You were made the head of INGSA yesterday (1 September) What will be the major challenges of your mandate?
In addition to strengthening collaboration between French-speaking countries in relation to the English-speaking world, my other major objective is the development of scientific advice at different levels of government. Scientific advice is different depending on whether you are at the level of the United Nations, at the level of a country, at the level of a region of a country, at the level of a city, etc.
So, more and more, we are realizing that scientific advice at the local level is very important. However, it is less developed. So we must try to develop it further because the problems and the day-to-day difficulties are at the city level. It is therefore a question of building scientific advice at the local level, because the type of advice that we give must be very concrete when we are in towns and villages.
In your advocacy for the use of scientific evidence in policy decisions, is there a section devoted to encouraging scientists from French-speaking Africa to popularise the results of their work?
This is a challenge everywhere.
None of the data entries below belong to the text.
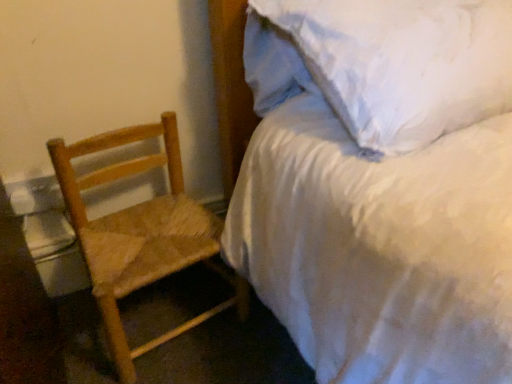
Question: Looking at the image, does white satin bed at upper right seem bigger or smaller compared to natural wood woven chair at left?

Choices:
 (A) small
 (B) big

Answer: (B)

Question: Choose the correct answer: Is white satin bed at upper right inside natural wood woven chair at left or outside it?

Choices:
 (A) outside
 (B) inside

Answer: (A)

Question: Is point (480, 188) positioned closer to the camera than point (117, 213)?

Choices:
 (A) closer
 (B) farther

Answer: (A)

Question: Considering the positions of point (103, 238) and point (282, 105), is point (103, 238) closer or farther from the camera than point (282, 105)?

Choices:
 (A) farther
 (B) closer

Answer: (A)

Question: Which is correct: natural wood woven chair at left is inside white satin bed at upper right, or outside of it?

Choices:
 (A) outside
 (B) inside

Answer: (A)

Question: In terms of size, does natural wood woven chair at left appear bigger or smaller than white satin bed at upper right?

Choices:
 (A) big
 (B) small

Answer: (B)

Question: Would you say natural wood woven chair at left is to the left or to the right of white satin bed at upper right in the picture?

Choices:
 (A) right
 (B) left

Answer: (B)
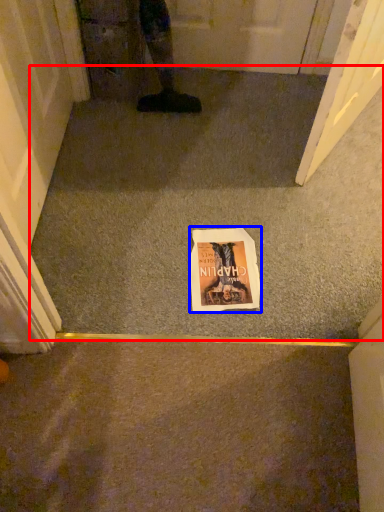
Question: Which object appears farthest to the camera in this image, concrete (highlighted by a red box) or comic book (highlighted by a blue box)?

Choices:
 (A) concrete
 (B) comic book

Answer: (B)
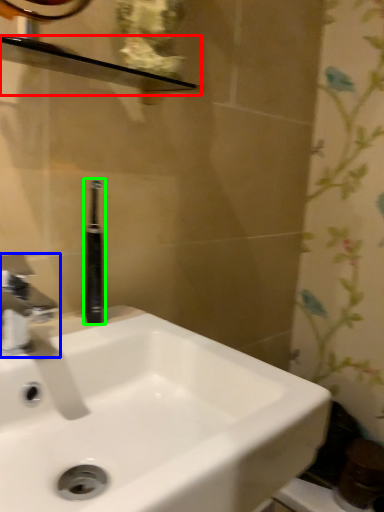
Question: Which is nearer to the balustrade (highlighted by a red box)? tap (highlighted by a blue box) or toiletry (highlighted by a green box).

Choices:
 (A) tap
 (B) toiletry

Answer: (B)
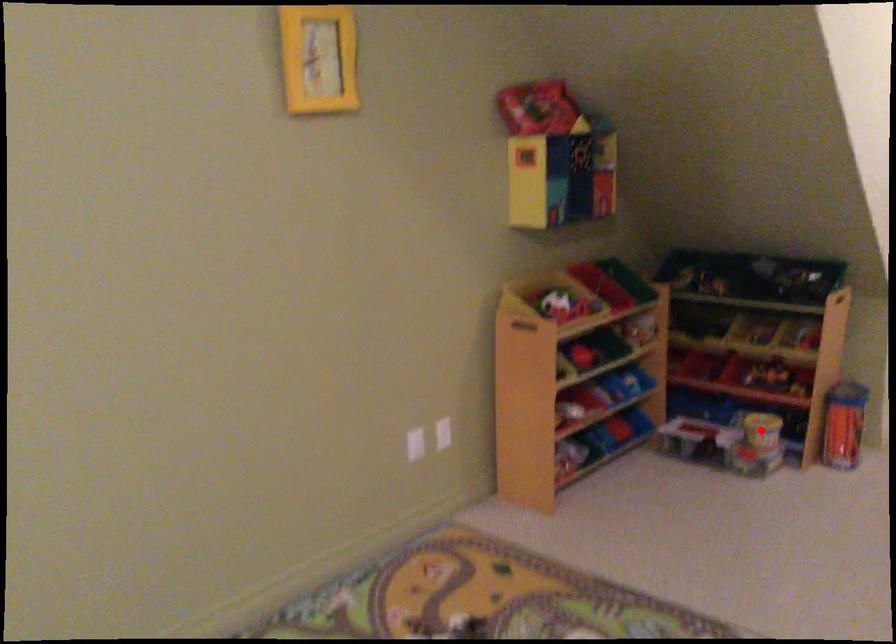
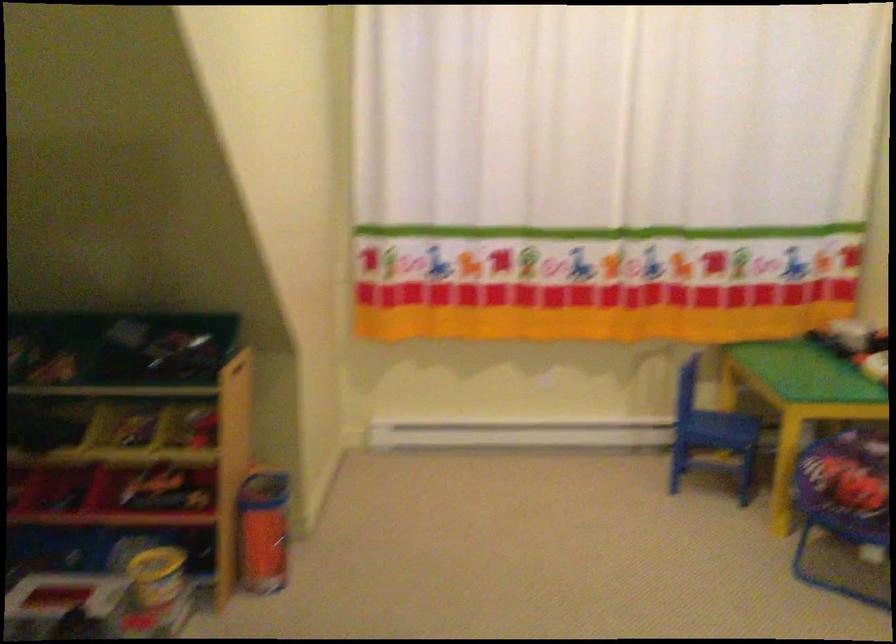
Question: I am providing you with two images of the same scene from different viewpoints. Image1 has a red point marked. In image2, the corresponding 3D location appears at what relative position? Reply with the corresponding letter.

Choices:
 (A) Closer
 (B) Farther

Answer: (A)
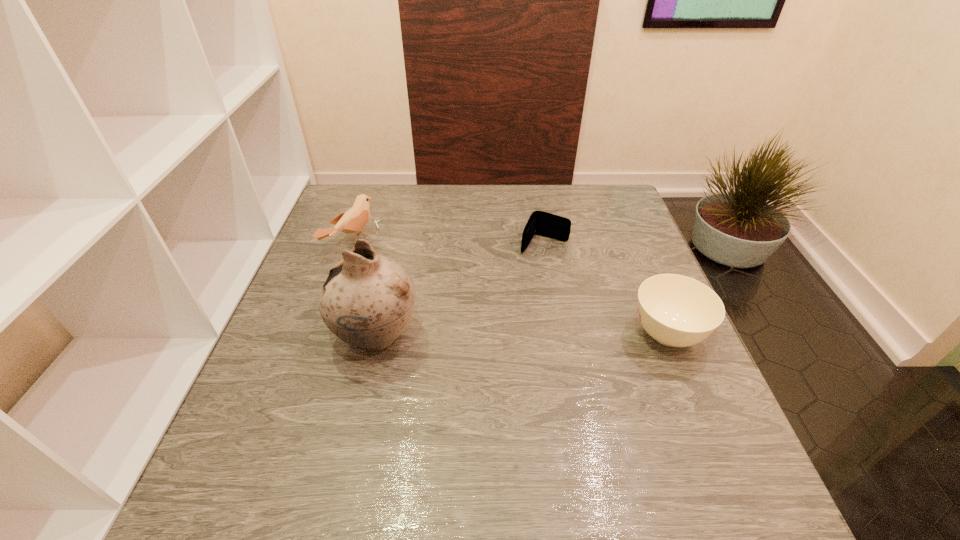
Identify the location of free space on the desktop that is between the tallest object and the rightmost object and is positioned at the beak of the bird. (557, 335).

Find the location of `vacant space on the desktop that is between the tallest object and the sugar bowl and is positioned on the outer surface of the wallet`. vacant space on the desktop that is between the tallest object and the sugar bowl and is positioned on the outer surface of the wallet is located at coordinates (496, 335).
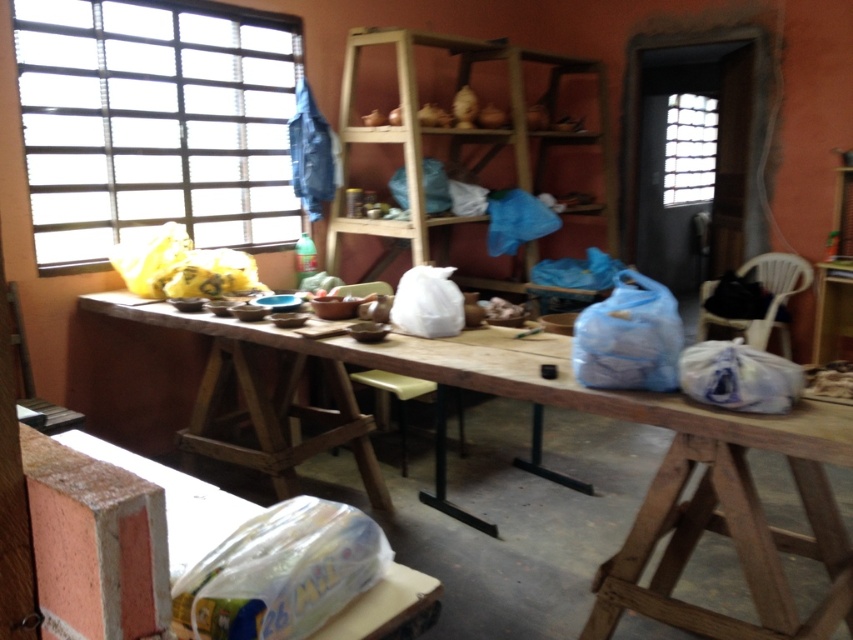
Question: Does white plastic bag at lower right have a smaller size compared to translucent glass window at upper right?

Choices:
 (A) yes
 (B) no

Answer: (A)

Question: In this image, where is wooden shelves at center located relative to translucent glass window at upper right?

Choices:
 (A) above
 (B) below

Answer: (B)

Question: Which point appears closest to the camera in this image?

Choices:
 (A) (695, 116)
 (B) (643, 346)
 (C) (424, 42)
 (D) (798, 388)

Answer: (D)

Question: Estimate the real-world distances between objects in this image. Which object is farther from the wooden shelves at center?

Choices:
 (A) blue plastic bag at right
 (B) transparent plastic window at upper left
 (C) white plastic bag at lower right
 (D) translucent glass window at upper right

Answer: (D)

Question: Can you confirm if transparent plastic window at upper left is smaller than white plastic bag at lower right?

Choices:
 (A) no
 (B) yes

Answer: (A)

Question: Which point is closer to the camera?

Choices:
 (A) (669, 122)
 (B) (790, 400)
 (C) (599, 384)
 (D) (419, 209)

Answer: (B)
It is certain that the majority of researchers, whether in Canada or elsewhere, work towards scientific publications; but, thereafter, there is little emphasis placed on the transference of knowledge – to know how to transfer this information to our fellow citizens, how to also engage elected officials and governments in all of this.
It comes down to [not only] evaluating scientific publications in a researcher’s career, but also [evaluating] scientific advisory activities, liaison activities with governments. This already exists, but more needs to be done.
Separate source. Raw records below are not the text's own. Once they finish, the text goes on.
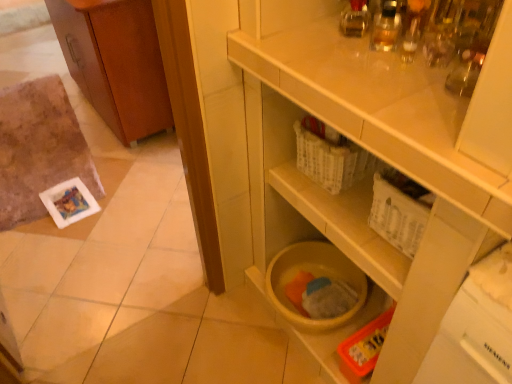
Question: Is white plastic drawer at upper right far away from wooden cabinet at left?

Choices:
 (A) yes
 (B) no

Answer: (A)

Question: From a real-world perspective, is white plastic drawer at upper right physically below wooden cabinet at left?

Choices:
 (A) no
 (B) yes

Answer: (A)

Question: Is white plastic drawer at upper right at the left side of wooden cabinet at left?

Choices:
 (A) yes
 (B) no

Answer: (B)

Question: From the image's perspective, is white plastic drawer at upper right on top of wooden cabinet at left?

Choices:
 (A) yes
 (B) no

Answer: (B)

Question: Could you tell me if white plastic drawer at upper right is turned towards wooden cabinet at left?

Choices:
 (A) yes
 (B) no

Answer: (B)

Question: Considering the positions of wooden cabinet at left and yellow matte plastic bucket at lower center in the image, is wooden cabinet at left wider or thinner than yellow matte plastic bucket at lower center?

Choices:
 (A) wide
 (B) thin

Answer: (B)

Question: Considering the positions of wooden cabinet at left and yellow matte plastic bucket at lower center in the image, is wooden cabinet at left taller or shorter than yellow matte plastic bucket at lower center?

Choices:
 (A) tall
 (B) short

Answer: (B)

Question: Choose the correct answer: Is wooden cabinet at left inside yellow matte plastic bucket at lower center or outside it?

Choices:
 (A) outside
 (B) inside

Answer: (A)

Question: From a real-world perspective, relative to yellow matte plastic bucket at lower center, is wooden cabinet at left vertically above or below?

Choices:
 (A) above
 (B) below

Answer: (B)

Question: From their relative heights in the image, would you say yellow matte plastic bucket at lower center is taller or shorter than white plastic drawer at upper right?

Choices:
 (A) tall
 (B) short

Answer: (A)

Question: In terms of width, does yellow matte plastic bucket at lower center look wider or thinner when compared to white plastic drawer at upper right?

Choices:
 (A) wide
 (B) thin

Answer: (A)

Question: From a real-world perspective, is yellow matte plastic bucket at lower center positioned above or below white plastic drawer at upper right?

Choices:
 (A) below
 (B) above

Answer: (A)

Question: Considering their positions, is yellow matte plastic bucket at lower center located in front of or behind white plastic drawer at upper right?

Choices:
 (A) behind
 (B) front

Answer: (B)

Question: From the image's perspective, is yellow matte plastic bucket at lower center positioned above or below wooden cabinet at left?

Choices:
 (A) below
 (B) above

Answer: (A)

Question: In the image, is yellow matte plastic bucket at lower center positioned in front of or behind wooden cabinet at left?

Choices:
 (A) behind
 (B) front

Answer: (B)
Again, I think the pandemic has helped us on that side, because there are more and more researchers who are interested in popularizing and explaining their research more clearly.
Shouldn’t we first of all try to resolve the problem of the many researchers in French-speaking Africa who find it difficult to publish their work because scientific journals publishing in French are rare?
What we are trying to do here in Quebec, and we will be able to open up more to our colleagues from French-speaking Africa, is to start giving prizes for publications in French in major sectors such as the social sciences and the humanities, health, engineering, pure sciences. In addition, we financially support certain French-language magazines which are either Quebecois or French.
I think that we have to work together and for that, we will need the francophone community of Africa to say, ‘of course, we know that we have to publish in English, but also we want to be able to publish more in French in good quality journals’. And now, with everything called open access to publications and open science, it should be a little easier. We in Quebec, via the INGSA network, will try to help improve the quality of French-language journals and provide opportunities for authors from all French-speaking countries around the world to publish in those journals.
This piece was produced by SciDev.Net’s Sub-Saharan Africa French desk. This translated interview has been edited for brevity and clarify.